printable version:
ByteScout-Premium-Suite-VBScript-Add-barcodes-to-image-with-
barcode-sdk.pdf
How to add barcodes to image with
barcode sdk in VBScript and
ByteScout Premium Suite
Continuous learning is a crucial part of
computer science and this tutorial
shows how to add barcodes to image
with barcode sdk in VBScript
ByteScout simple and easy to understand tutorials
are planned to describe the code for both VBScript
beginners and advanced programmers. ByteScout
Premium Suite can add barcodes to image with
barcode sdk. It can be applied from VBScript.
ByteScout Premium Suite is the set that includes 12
::::::::
— 問題文 —
上のリストを、各行に行番号とその行の文字列を並べたMarkdownの表に変換しなさい。列名は「番号」と「行」とし、空行は除くこと。

— 解答 —
| 番号 | 行 |
|---|---|
| 1 | printable version: |
| 2 | ByteScout-Premium-Suite-VBScript-Add-barcodes-to-image-with- |
| 3 | barcode-sdk.pdf |
| 4 | How to add barcodes to image with |
| 5 | barcode sdk in VBScript and |
| 6 | ByteScout Premium Suite |
| 7 | Continuous learning is a crucial part of |
| 8 | computer science and this tutorial |
| 9 | shows how to add barcodes to image |
| 10 | with barcode sdk in VBScript |
| 11 | ByteScout simple and easy to understand tutorials |
| 12 | are planned to describe the code for both VBScript |
| 13 | beginners and advanced programmers. ByteScout |
| 14 | Premium Suite can add barcodes to image with |
| 15 | barcode sdk. It can be applied from VBScript. |
| 16 | ByteScout Premium Suite is the set that includes 12 |